Monumentality and the visual tricks used to achieve this effect were a focus for Picasso during his Neoclassical period. His nude bathers from 1906 (see lot 23) through to his 1909 cubist nudes of Fernand Olivier all toyed with corporeal heft (see fig. 2), and so too did these early 1920s examinations of the female form whose protagonists are set either in an undefined interior space or against a Mediterranean-inspired seaside. Deux nus is directly related to Deux baigneuses, now in the collection of the Musée Picasso (Zervos, vol. IV, no. 202; see fig. 3) and the large-scale oil Deux femmes nues assises, now in the collection of the Kunstsammlung Nordrhein-Westfalen (Zervos, vol. IV, no. 217; see fig. 4). Writing about the oil from this group, John Richardson states “The way Picasso combines figures and draperies into a single configuration—a feature of the Two Nudes as well as the… small paintings, drawings, and pastels that derive from it—has to do with his ever growing urge to become a sculptor. John Quinn, the American collector who purchased Two Nudes and Three Women at the Spring and several other classical paintings, referred to them as his ‘bronze figures.’… In the Two Nudes it looks as if they are carved out of a single block of stone…. The magnification in these paintings afflicts those parts of the body—hands, feet, and noses—which protrude and are closest to the viewer. In his quest for gigantism Picasso has looked back at the devices that enabled classic sculptors to monumentalize their figures—devices he had learned from studying the Farnese Marbles in Naples. However, he did not make off with the sacred fire of classicism for mere stylistic considerations. He did so because he wanted to bend classicism to his will, Picassify it, question its sacrosanct proportions and the time-honored notions of ideal beauty on which they were supposedly based. In parodying classicism, he subverts it” (J. Richardson, A Life of Picasso, The Triumphant Years, 1917-1932, New York, 2010, p. 158).
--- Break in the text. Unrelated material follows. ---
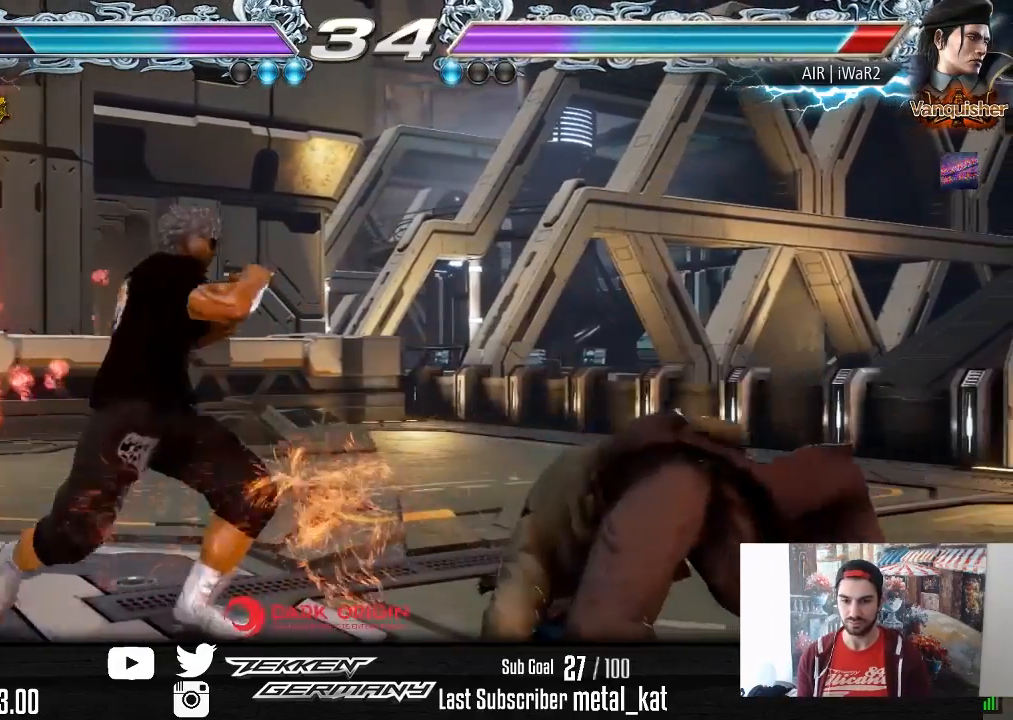
{"buttons": [], "right_stick": "center", "events": [[83, "DPAD_LEFT", "down"], [167, "DPAD_LEFT", "up"], [217, "DPAD_LEFT", "down"], [400, "DPAD_DOWN", "down"], [450, "DPAD_DOWN", "up"], [483, "DPAD_LEFT", "up"]]}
Picasso's approach was also heavily indebted to Cézanne's depictions of bathers (see fig. 5), particularly evident in the present work, where the solidity of the figures and the distortion of perspective is reminiscent of the post-Impressionist artist's own manipulations of form and space at the end of the nineteenth century. Perhaps most importantly, Picasso's bathers exhibited his great strength as a draughtsman and his ability to adapt the Classical Greek physical ideal to the modern age. This classical association aligned Picasso with the celebrated artists of the past, and allowed the most avant-garde artist of the twentieth century to take his place among the most influential figures in the history of Western art. This alignment with the great artists of the past would become a virtual obsession of Picasso’s later years when in depth analysis and interpretation of works of art by Velasquez, Poussin and Manet would form entire series in his 1950s and 1960s oeuvre.